幹事クリタのコーカイ日誌1999

 
 8月29日 ● 料理は家事ではない、らしい。

 家事と言えば「掃除・洗濯・料理」というのが昔から三大定番。お料理ひとつまともにできないようでは恥ずかしくて嫁に出せない、というのが、つい最近までの日本の常識でした。

 しかし1970年代、「わたし作る人、ぼく食べる人」というCMが非難を浴びて中止に追い込まれた頃から、料理は家事の座を徐々に追われ始めていたのです。最初はインスタントラーメンに始まるレトルト食品の普及、「男子厨房に入らず」の逆をいく男性の料理ブームがあり、その後コンビニ弁当の一般化、そしてバブル期の外食ブームを経ている間に、すっかり料理をきちんと家で作る主婦は都市部を中心に減ってしまったようです。

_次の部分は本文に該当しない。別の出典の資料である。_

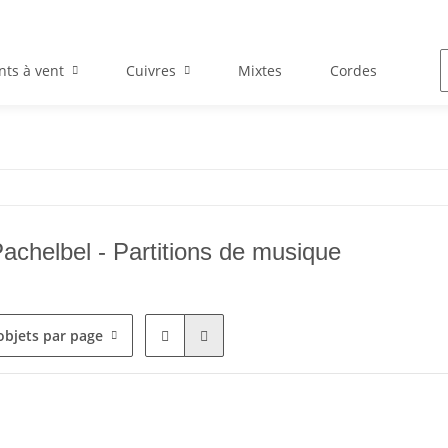
nts à vent
Cuivres
Mixtes
Cordes
En
achelbel - Partitions de musique
objets par page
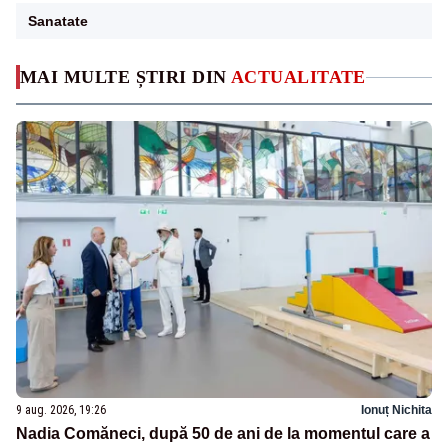
Sanatate
MAI MULTE ȘTIRI DIN
ACTUALITATE
9 aug. 2026, 19:26
Ionuț Nichita
Nadia Comăneci, după 50 de ani de la momentul care a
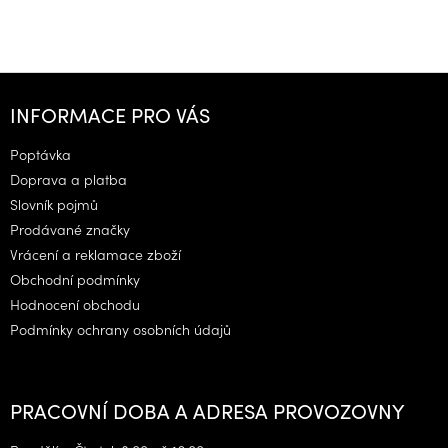
Z
á
INFORMACE PRO VÁS
p
a
Poptávka
t
Doprava a platba
í
Slovník pojmů
Prodávané značky
Vrácení a reklamace zboží
Obchodní podmínky
Hodnocení obchodu
Podmínky ochrany osobních údajů
PRACOVNÍ DOBA A ADRESA PROVOZOVNY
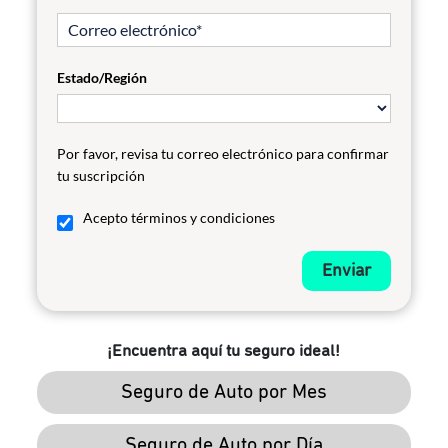
Estado/Región
Por favor, revisa tu correo electrónico para confirmar
tu suscripción
Acepto términos y condiciones
Enviar
¡Encuentra aquí tu seguro ideal!
Seguro de Auto por Mes
Seguro de Auto por Día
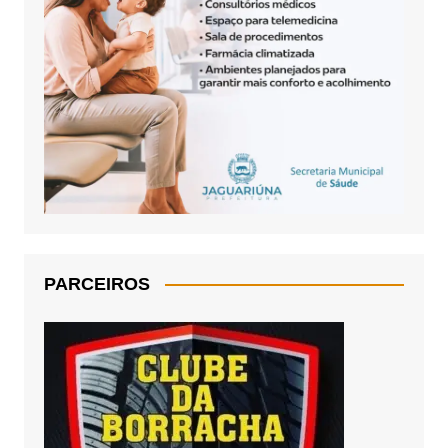
PARCEIROS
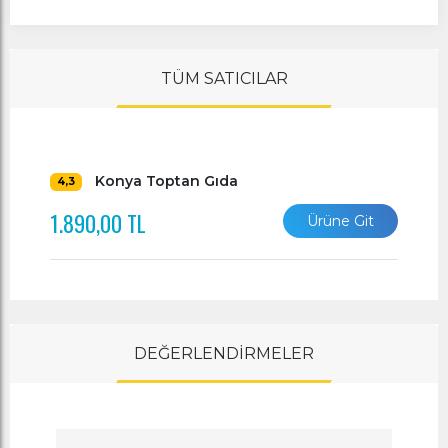
TÜM SATICILAR
Konya Toptan Gıda
4,3
1.890,00 TL
Ürüne Git
DEĞERLENDİRMELER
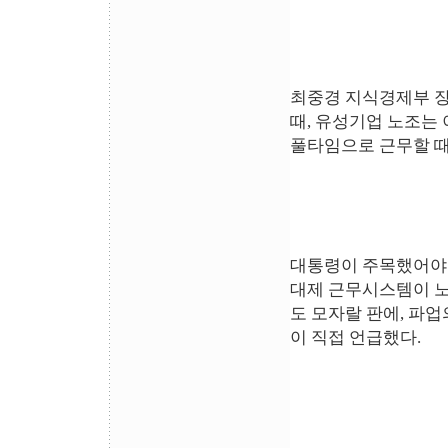
최중경 지식경제부 장
때, 유성기업 노조는 
풀타임으로 근무할 때
대통령이 주목했어야 
대제 근무시스템이 
도 모자랄 판에, 파
이 직접 언급했다.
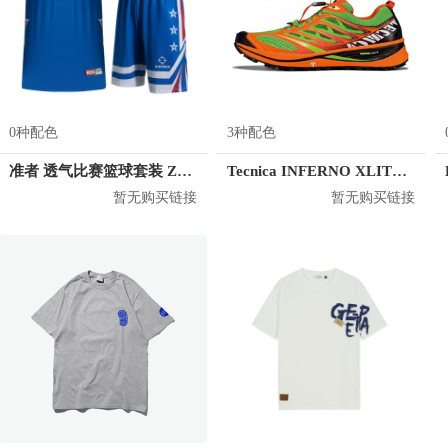
0种配色
3种配色
准者 透气比赛篮球套装 Z118210177
Tecnica INFERNO XLITE 2.0 MS
暂无购买链接
暂无购买链接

 我が家ではカミさんが昔から料理好きなので、家で食事を食べることが多いのですが、どうも周りの話を聞いていると、それはかなり少数派らしいのです。現在の都市の30代〜40代前半の主婦はレトルト食品とコンビニ弁当と外食の繰り返しが当たり前と化していて、毎日3食きちんとご飯を作るなんて、とんでもない話。中にはキッチンが汚れるからと油モノどころか一切の料理はしない、という主婦までご近所に結構います。なにせ切って炒めて塩コショウするだけの焼きそばさえ、レトルトで間に合わせるそうですから。手抜きなんてレベルじゃないのですが、それを気にせず食べるダンナもダンナです。もっとも文句を言えば「じゃあ自分で作れば」と言われるのが落ちだから言わないだけなのかも知れませんけどね。

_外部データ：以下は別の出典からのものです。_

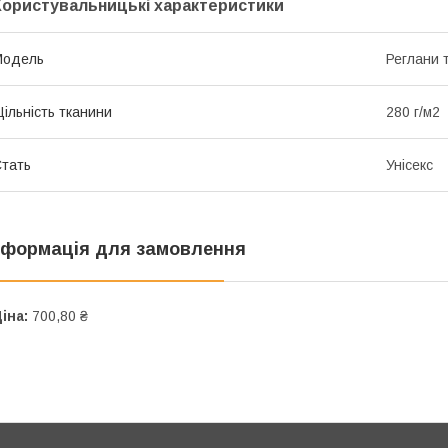
Користувальницькі характеристики
Мoдель
Реглани 
ільність тканини
280 г/м2
тать
Унісекс
нформація для замовлення
іна:
700,80 ₴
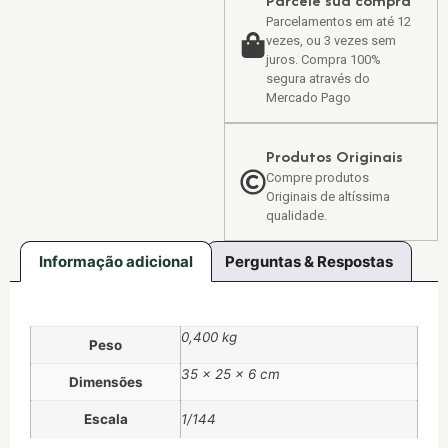
Parcele sua compra
Parcelamentos em até 12
vezes, ou 3 vezes sem
juros. Compra 100%
segura através do
Mercado Pago
Produtos Originais
Compre produtos
Originais de altíssima
qualidade.
Informação adicional
Perguntas & Respostas
0,400 kg
Peso
35 × 25 × 6 cm
Dimensões
Escala
1/144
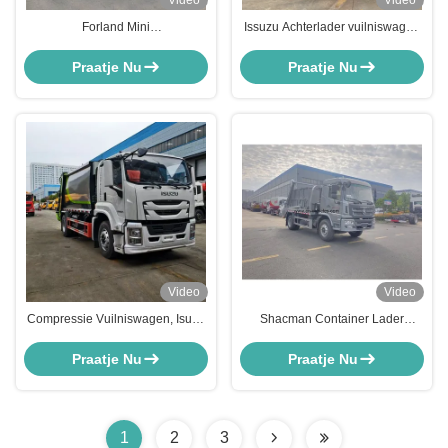
Video
Video
Forland Mini
Issuzu Achterlader vuilniswagen
afvalverzamelapparatuur,
Voedsel afvalverwijderingswagen
afvalverzamelaar 2cbm
voor efficiënte vuilniscompressie
Praatje Nu
Praatje Nu
Video
Video
Compressie Vuilniswagen, Isuzu
Shacman Container Lader
Vuilniswagen voor Afvaltransport
Vuilniswagen 6 Wielen 10m3
Zwaaiarm Vuilniswagen
Praatje Nu
Praatje Nu
1
2
3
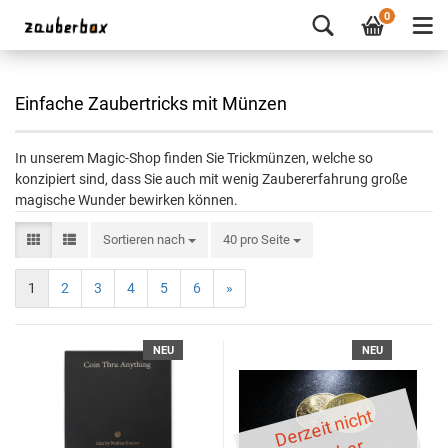
0
Einfache Zaubertricks mit Münzen
In unserem Magic-Shop finden Sie Trickmünzen, welche so
konzipiert sind, dass Sie auch mit wenig Zaubererfahrung große
magische Wunder bewirken können.
Sortieren nach
40 pro Seite
1
2
3
4
5
6
»
NEU
NEU
D
er
z
eit
ni
c
ht
li
ef
er
b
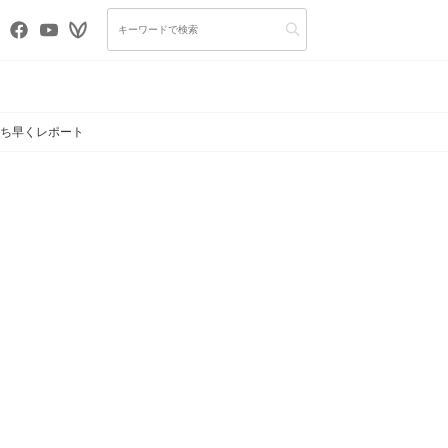
いち早くレポート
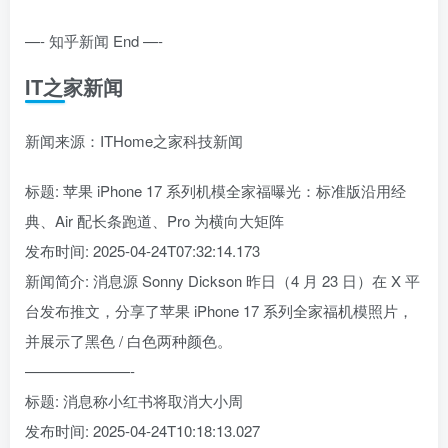
—- 知乎新闻 End —-
IT之家新闻
新闻来源：ITHome之家科技新闻
标题: 苹果 iPhone 17 系列机模全家福曝光：标准版沿用经
典、Air 配长条跑道、Pro 为横向大矩阵
发布时间: 2025-04-24T07:32:14.173
新闻简介: 消息源 Sonny Dickson 昨日（4 月 23 日）在 X 平
台发布推文，分享了苹果 iPhone 17 系列全家福机模照片，
并展示了黑色 / 白色两种颜色。
———————-
标题: 消息称小红书将取消大小周
发布时间: 2025-04-24T10:18:13.027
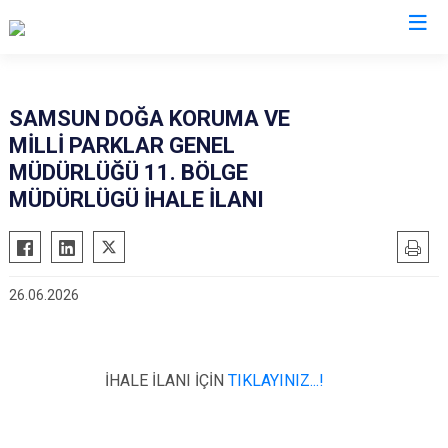
Samsun
SAMSUN DOĞA KORUMA VE
MİLLİ PARKLAR GENEL
19 Mayıs
Salıpazarı
MÜDÜRLÜĞÜ 11. BÖLGE
Alaçam
Tekkeköy
MÜDÜRLÜGÜ İHALE İLANI
Asarcık
Terme
Ayvacık
Vezirköprü
Bafra
Yakakent
26.06.2026
Çarşamba
Atakum
Havza
Canik
Kavak
İlkadım
İHALE İLANI İÇİN
TIKLAYINIZ...!
Ladik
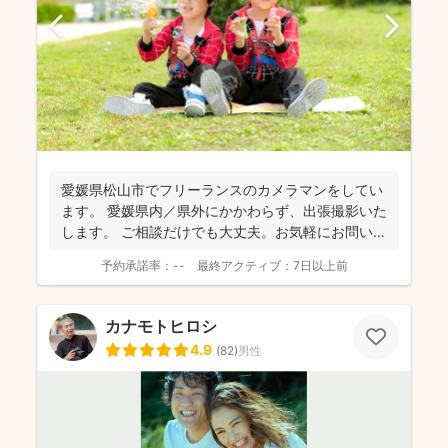
愛媛県松山市でフリーランスのカメラマンをしてい
ます。 愛媛県内／県外にかかわらず、出張撮影いた
します。 ご相談だけでも大丈夫。お気軽にお問い合
わせください。
予約承諾率：
--
最終アクティブ：
7日以上前
カナモトヒロシ
4.9
(
82
)
男性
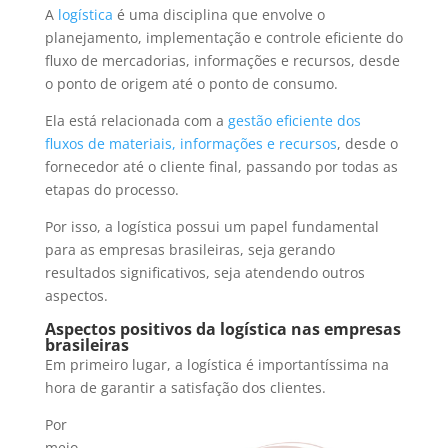
A
logística
é uma disciplina que envolve o
planejamento, implementação e controle eficiente do
fluxo de mercadorias, informações e recursos, desde
o ponto de origem até o ponto de consumo.
Ela está relacionada com a
gestão eficiente dos
fluxos de materiais, informações e recursos
, desde o
fornecedor até o cliente final, passando por todas as
etapas do processo.
Por isso, a logística possui um papel fundamental
para as empresas brasileiras, seja gerando
resultados significativos, seja atendendo outros
aspectos.
Aspectos positivos da logística nas empresas
brasileiras
Em primeiro lugar, a logística é importantíssima na
hora de garantir a satisfação dos clientes.
Por
meio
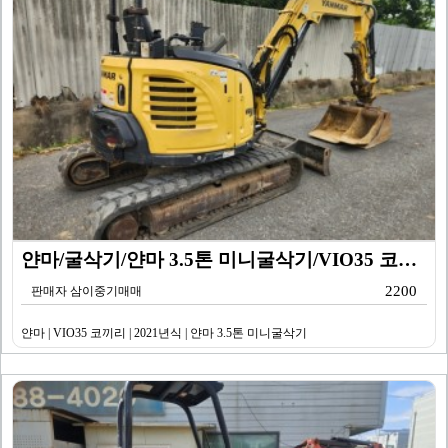
얀마/굴삭기/얀마 3.5톤 미니굴삭기/VIO35 코끼리…
2200
판매자 삼이중기매매
얀마 | VIO35 코끼리 | 2021년식 | 얀마 3.5톤 미니굴삭기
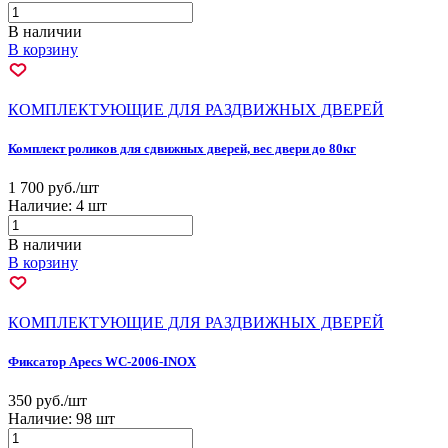
В наличии
В корзину
КОМПЛЕКТУЮЩИЕ ДЛЯ РАЗДВИЖНЫХ ДВЕРЕЙ
Комплект роликов для сдвижных дверей, вес двери до 80кг
1 700 руб./шт
Наличие:
4 шт
В наличии
В корзину
КОМПЛЕКТУЮЩИЕ ДЛЯ РАЗДВИЖНЫХ ДВЕРЕЙ
Фиксатор Apecs WC-2006-INOX
350 руб./шт
Наличие:
98 шт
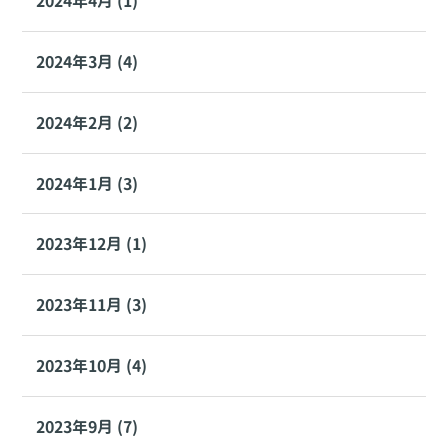
2024年4月 (1)
2024年3月 (4)
2024年2月 (2)
2024年1月 (3)
2023年12月 (1)
2023年11月 (3)
2023年10月 (4)
2023年9月 (7)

 彼女たちに言わせると、どうして手軽でそこそこ美味しい(少なくとも自分が作るよりもマシな)食事がレトルトであるのに料理なんてするのか、どうしてもちゃんとした食事をしたければ外食すれば良いではないか、ということらしいのです。昔のように共働き家庭で忙しいから料理を作っている暇はないということではないですよ。彼女たちは40才前後で専業主婦で子育てからも手が離れています。でも料理を作る気はないのです。今や料理をする主婦は好きでやっているとすら見なされています。趣味の料理であって家事の料理ではないのです。

 どうしてこうなってしまったのか、遡って考えれば、彼女たちの母親に責任がありそうです。現在の40才前後の主婦は「女性の自立」を大合唱している時代に青春期を過ごしてきました。専業主婦にはならない、家事の奴隷にならない、きちんと職業を持って男に束縛されず自立して生きることこそ素晴らしい、という思想の元に10代〜20代前半を育ってきたのです。この思想は、彼女たち以上に彼女たちの母親世代を惹きつけました。自分たちは家事ばかりして暮らしてきた、せめて娘には自由に伸び伸びと自分の人生を送って欲しい、と。

 しかし、思想は立派でも現実はそうならないのが世の常。結局母親に家事を躾けられることもなく、ずっと実家にいる間はいつまでものんびりと気ままに娘時代を送ってきた彼女たちは、結婚しても家事は「夫婦でするもの」と放棄、と言って経済的に自立するわけでもなく、自由気ままに遊ぶだけの強力無比な専業主婦へと成長したのです。彼女たちは人類の歴史を振り返ってみても稀なほど、一切の生産をせずただ消費するだけのライフスタイルを確立した真の消費生活人間と言ってもいいでしょう。

 もちろん、いま挙げた例は少々極端かも知れません。そもそも世の中には、消費活動だけしていられる恵まれた環境にある主婦なんて、全体から見ればごく少数派でしょう。しかし、ではそれほど珍しいのかと言えば、決してそんなこともない、これもまたよくある主婦の一典型なのです。少なくとも、現実に実現しているかどうかはともかく、考え方は近いな、という主婦がうじゃうじゃいることだけは確かですし、コンビニとレトルト食品の売り上げは右肩上がりで成長していくばかりです。もっともそういう主婦に限って『買ってはいけない』を熱心に読んでいたりするんですけどね。

 そしてこの主婦たちの娘が主婦になった時。その時こそ、伝えられてきた日本の家庭料理の技術と知恵は完全に家庭から消え去っていることでしょう。そう、ちょうど和服を今の日本人が着られなくなったように、日本の伝統的家庭料理も日本人は自分じゃ作れなくなるのです。だってすでに「おふくろの味」が恋しければ小料理屋とかに行くしかないのが日本ですからね。家でちゃんと作った揚げ物や煮物が食べられるのも、あと少しのことですよ、きっと。